The fact that they don't have a control group is not a good sign:
> Mullane, while encouraged by the University of Chicago data, made clear her own hesitancy about drawing too many conclusions. “It’s always hard,” she said, because the severe trial doesn’t include a placebo group for comparison.
Here is some historical perspective about using placebos while people are getting infected and dying:
Why was it even allowed? Isn't there some requirement for a trial to be called Phase 3?
A Google search resulted in this:
The third step in testing an experimental drug (or other treatment) in humans. Phase 3 trials are conducted to confirm and expand on safety and effectiveness results from Phase 1 and 2 trials, to compare the drug to standard therapies for the disease or condition being studied, and to evaluate the overall risks and benefits of the drug.
,,Study to Evaluate the Safety and Antiviral Activity of Remdesivir (GS-5734™) in Participants With Severe Coronavirus Disease (COVID-19)''
The title doesn't contain Efficacy :(
A better clinical trial (but with fewer participants) will be run in Norwegia, but we're supposed to get results only in August. I don't understand why we're losing so much time by not running studies all the time.
It could simply be a challenge to enroll the severe patients in the US depending on their criteria. Tons of patients are ineligible, tons of patients are in overloaded hospitals that can't even manage the logistics of procuring masks, let alone a well controlled and documented trial.
Also, they are competing with 265 other trials actively recruiting in the US.
It is very sad that we have 150k dead people in the world (34k in US) who could have produced more than 150x (35x) the data in experiments that weren't controversial, and saved many lives. Still, we'll probably have to wait for targeted medicine to really make a difference.
Many such trials are research and require extra planning, staff, researchers and equipment. Tests need to be rigorous, documented and are coordinated and shared via WHO among all countries.
I understand the staff and equipment part, but the plans & researchers were there already in the Chinese study that was cancelled because of lack of patients in China (BTW I haven't seen any news about the cancellation of the trial, which is very sad news).
In this research it looks to me like Gilead doesn't really want to show how (in)efficient remdesivir is in reality.
From 2400 participants there would have been enough for a control arm.
No it's just a sign that they aren't comfortable running a full on controlled experiment yet. Only 2 deaths out of 113 severe in a week is far better than baseline.
At his wife’s urging, Michalak went to the University of Chicago Medicine hospital on Friday, April 3....and recovered enough to be discharged from the hospital on Tuesday, April 7.

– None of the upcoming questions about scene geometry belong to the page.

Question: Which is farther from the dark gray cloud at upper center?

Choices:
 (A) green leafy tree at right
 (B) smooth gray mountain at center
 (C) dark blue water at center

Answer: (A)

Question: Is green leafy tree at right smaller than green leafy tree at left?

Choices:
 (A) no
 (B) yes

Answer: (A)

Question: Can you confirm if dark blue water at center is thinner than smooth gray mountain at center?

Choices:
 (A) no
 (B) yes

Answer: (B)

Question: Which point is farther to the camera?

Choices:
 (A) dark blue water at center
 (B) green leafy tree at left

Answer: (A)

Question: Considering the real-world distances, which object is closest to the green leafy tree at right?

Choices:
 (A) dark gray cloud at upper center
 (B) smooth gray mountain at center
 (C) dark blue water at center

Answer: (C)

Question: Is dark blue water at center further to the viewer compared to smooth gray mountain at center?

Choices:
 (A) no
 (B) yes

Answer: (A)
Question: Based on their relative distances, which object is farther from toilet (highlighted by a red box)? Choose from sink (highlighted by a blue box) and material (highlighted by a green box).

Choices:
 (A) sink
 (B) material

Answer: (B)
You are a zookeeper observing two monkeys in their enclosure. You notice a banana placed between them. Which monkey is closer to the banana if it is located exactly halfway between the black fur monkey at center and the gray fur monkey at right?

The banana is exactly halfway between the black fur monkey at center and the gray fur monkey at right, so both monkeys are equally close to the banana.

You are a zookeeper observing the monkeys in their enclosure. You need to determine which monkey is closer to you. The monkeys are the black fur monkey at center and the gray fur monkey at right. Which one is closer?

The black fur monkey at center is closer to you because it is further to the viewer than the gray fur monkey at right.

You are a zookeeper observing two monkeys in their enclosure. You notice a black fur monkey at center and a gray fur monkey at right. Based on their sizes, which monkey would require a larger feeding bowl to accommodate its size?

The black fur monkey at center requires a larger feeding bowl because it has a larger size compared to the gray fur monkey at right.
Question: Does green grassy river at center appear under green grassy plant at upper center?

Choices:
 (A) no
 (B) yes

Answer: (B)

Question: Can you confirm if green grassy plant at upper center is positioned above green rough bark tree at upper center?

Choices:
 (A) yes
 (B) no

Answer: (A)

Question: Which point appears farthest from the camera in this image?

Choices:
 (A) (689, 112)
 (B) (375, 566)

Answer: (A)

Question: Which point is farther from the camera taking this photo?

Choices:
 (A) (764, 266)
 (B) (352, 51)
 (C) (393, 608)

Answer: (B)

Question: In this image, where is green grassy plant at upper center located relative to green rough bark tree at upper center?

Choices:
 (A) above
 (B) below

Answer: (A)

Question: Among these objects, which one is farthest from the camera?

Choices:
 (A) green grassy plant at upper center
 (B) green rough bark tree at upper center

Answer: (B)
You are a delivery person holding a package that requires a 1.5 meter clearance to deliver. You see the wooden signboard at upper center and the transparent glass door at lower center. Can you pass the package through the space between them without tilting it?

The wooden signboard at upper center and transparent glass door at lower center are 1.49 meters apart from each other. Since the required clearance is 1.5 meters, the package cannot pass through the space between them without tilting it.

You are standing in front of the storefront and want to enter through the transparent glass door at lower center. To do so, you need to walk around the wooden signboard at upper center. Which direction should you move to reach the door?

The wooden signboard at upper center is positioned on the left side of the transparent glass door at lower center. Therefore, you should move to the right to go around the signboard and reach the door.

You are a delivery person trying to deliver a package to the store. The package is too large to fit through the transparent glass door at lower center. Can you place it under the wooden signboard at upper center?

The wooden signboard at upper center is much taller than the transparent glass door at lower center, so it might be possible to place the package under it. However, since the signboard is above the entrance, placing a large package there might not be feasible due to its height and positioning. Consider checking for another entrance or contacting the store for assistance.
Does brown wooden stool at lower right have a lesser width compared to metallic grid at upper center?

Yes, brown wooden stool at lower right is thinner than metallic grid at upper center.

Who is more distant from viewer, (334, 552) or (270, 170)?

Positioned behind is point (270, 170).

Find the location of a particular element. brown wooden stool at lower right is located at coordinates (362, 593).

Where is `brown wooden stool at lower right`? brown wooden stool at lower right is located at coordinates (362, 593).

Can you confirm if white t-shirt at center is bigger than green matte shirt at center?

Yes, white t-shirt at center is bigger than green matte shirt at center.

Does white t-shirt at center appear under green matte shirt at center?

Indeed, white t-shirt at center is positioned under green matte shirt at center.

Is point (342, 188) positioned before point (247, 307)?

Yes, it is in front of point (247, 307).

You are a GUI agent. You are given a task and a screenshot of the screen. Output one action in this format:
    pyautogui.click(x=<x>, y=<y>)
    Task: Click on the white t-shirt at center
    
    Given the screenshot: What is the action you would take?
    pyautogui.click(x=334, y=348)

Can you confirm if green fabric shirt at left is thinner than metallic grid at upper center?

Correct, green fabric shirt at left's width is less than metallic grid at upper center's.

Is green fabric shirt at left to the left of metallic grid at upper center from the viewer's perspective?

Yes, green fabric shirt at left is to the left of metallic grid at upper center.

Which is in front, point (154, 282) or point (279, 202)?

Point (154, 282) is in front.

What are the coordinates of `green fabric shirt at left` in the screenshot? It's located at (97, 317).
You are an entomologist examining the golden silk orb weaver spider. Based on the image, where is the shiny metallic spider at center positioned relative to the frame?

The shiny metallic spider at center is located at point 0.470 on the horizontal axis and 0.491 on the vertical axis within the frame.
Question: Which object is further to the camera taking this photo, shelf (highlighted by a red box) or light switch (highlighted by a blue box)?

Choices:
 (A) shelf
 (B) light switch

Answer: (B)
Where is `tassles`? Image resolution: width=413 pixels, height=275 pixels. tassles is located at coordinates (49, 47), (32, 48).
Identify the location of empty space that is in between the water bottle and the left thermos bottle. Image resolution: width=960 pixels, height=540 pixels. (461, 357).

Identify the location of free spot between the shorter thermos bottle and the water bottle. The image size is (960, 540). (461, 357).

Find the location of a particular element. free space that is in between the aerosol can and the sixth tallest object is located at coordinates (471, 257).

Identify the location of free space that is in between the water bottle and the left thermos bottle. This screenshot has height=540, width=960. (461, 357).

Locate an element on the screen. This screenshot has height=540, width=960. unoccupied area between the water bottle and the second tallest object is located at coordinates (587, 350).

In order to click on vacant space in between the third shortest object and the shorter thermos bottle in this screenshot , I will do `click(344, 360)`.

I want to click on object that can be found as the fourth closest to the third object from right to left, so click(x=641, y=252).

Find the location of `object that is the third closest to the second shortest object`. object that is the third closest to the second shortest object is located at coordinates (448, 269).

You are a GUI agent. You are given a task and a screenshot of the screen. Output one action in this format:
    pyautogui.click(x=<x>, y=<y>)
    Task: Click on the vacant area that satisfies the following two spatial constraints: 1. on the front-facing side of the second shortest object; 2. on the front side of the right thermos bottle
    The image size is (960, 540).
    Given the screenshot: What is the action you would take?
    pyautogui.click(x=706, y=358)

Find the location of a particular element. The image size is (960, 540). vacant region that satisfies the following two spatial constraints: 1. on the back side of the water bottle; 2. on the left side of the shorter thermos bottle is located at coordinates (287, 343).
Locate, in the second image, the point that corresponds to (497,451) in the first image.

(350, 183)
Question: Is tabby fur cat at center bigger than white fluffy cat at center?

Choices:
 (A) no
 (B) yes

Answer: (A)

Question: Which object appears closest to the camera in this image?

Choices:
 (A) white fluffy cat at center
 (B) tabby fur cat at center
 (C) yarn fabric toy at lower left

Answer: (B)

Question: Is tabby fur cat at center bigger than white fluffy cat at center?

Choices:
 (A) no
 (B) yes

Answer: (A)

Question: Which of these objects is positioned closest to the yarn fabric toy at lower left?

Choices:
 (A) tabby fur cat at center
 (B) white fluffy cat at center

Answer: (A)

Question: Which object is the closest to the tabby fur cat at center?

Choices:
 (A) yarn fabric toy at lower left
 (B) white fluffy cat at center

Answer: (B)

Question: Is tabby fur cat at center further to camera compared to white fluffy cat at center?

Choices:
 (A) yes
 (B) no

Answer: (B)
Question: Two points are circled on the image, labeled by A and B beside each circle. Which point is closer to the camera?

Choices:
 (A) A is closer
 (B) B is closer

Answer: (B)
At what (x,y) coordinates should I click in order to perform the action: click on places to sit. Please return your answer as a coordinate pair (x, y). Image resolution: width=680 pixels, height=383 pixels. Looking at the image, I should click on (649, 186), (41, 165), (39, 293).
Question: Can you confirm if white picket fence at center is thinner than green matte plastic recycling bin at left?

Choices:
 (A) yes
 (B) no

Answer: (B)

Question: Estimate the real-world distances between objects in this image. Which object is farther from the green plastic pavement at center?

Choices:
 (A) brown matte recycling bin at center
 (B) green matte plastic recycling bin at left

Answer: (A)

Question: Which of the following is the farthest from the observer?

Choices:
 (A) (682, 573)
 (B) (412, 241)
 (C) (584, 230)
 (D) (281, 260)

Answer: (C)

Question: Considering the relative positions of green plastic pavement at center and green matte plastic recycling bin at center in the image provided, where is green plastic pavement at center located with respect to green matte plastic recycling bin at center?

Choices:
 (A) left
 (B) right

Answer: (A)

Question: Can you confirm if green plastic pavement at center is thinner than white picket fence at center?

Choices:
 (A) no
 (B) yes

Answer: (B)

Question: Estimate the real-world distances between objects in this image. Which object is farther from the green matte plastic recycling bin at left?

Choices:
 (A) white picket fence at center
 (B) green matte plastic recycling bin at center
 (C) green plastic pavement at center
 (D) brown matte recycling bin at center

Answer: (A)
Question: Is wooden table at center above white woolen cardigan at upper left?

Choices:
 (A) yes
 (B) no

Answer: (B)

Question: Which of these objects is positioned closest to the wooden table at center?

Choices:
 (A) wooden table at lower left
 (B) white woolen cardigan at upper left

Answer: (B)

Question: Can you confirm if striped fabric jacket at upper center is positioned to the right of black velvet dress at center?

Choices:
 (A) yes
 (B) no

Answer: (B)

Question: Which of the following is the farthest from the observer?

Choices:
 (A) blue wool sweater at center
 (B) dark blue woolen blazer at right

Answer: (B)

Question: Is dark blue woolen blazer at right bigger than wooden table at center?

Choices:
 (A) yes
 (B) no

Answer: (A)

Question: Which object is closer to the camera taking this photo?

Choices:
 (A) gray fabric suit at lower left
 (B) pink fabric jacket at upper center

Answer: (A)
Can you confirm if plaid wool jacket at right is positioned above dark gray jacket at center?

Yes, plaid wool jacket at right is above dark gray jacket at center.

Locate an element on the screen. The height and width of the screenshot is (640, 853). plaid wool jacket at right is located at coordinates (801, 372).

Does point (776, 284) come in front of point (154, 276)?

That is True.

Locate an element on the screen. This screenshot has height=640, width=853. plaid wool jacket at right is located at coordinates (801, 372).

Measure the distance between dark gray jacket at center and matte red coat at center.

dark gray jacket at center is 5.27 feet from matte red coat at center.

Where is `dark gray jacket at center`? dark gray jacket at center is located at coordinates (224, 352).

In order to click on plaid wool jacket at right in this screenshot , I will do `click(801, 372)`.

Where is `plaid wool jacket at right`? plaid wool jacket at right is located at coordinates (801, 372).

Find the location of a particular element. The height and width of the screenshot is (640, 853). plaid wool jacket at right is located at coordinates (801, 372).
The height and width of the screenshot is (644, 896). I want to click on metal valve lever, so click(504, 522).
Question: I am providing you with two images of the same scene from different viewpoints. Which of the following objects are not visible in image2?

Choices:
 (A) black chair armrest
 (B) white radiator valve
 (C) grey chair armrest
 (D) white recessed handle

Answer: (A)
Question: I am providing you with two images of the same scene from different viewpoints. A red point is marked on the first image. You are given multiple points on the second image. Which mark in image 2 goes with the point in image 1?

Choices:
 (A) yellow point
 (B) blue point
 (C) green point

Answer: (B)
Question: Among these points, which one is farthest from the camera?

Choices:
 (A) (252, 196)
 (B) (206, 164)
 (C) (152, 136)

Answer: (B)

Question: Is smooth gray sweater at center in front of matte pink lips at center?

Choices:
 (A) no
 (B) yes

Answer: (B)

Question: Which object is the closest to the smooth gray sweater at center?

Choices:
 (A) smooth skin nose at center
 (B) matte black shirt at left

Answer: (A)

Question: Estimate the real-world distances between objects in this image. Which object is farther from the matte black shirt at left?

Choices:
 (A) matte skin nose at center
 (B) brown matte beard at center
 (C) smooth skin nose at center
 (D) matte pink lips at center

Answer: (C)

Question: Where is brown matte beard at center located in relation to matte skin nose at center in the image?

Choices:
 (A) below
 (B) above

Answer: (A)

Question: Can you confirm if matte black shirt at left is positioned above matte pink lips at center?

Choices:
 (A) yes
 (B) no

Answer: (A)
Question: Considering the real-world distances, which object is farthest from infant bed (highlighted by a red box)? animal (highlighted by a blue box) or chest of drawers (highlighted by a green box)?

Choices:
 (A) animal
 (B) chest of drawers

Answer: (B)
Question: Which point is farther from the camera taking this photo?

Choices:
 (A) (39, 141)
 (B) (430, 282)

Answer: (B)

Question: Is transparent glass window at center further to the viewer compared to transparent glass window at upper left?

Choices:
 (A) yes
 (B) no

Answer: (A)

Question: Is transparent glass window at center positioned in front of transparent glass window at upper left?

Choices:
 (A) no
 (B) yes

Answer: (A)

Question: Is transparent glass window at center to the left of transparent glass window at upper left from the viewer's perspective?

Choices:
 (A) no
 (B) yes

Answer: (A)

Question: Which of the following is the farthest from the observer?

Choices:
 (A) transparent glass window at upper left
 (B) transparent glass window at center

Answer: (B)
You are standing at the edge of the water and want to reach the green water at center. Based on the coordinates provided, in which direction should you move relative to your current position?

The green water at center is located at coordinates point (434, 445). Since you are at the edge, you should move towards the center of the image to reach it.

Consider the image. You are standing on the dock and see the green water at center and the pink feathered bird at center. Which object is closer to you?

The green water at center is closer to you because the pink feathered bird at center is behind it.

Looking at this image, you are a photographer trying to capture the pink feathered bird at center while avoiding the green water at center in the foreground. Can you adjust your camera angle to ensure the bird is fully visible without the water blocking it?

That's pretty impressive to be a severe case of COVID and be discharged 4 days later.
True, but that could be a single cherry-picked example just for the article. It does sound like the typical case might not be too far off that though, which is potentially very good news.
Sounds better than typical but not "cherry-picked" either, for the people treated-- of 125 patients:
>She added: “Most of our patients are severe and most of them are leaving at six days, so that tells us duration of therapy doesn’t have to be 10 days. We have very few that went out to 10 days, maybe three,” she said.
So again, not conclusive, but sounds like it is surprising medical professionals used to seeing 10 day stays for COVID patients.
It’s an extremely difficult drug to manufacture and they may not be able to ramp it up in the next few months. Which is to say it’s good news for the second wave that’s coming but we can’t open up yet.
If it works well, and the only problem is manufacturing, there's an entire planet full of emergency-funded researchers and manufacturing engineers who would be very interested in solving the fast manufacturing problem.
It sounds a lot easier than the problem of finding good drugs in the first place, to be honest.
If you were doubting that the +3% market movement was primarily driven by this news, take a look at the markets at 12:40PM today when negative news of clinical trials for the drug were released. Again, direct minute by minute correlation btw SPY dropping and GILD news.
> Mullane, while encouraged by the University of Chicago data, made clear her own hesitancy about drawing too many conclusions. “It’s always hard,” she said, because the severe trial doesn’t include a placebo group for comparison.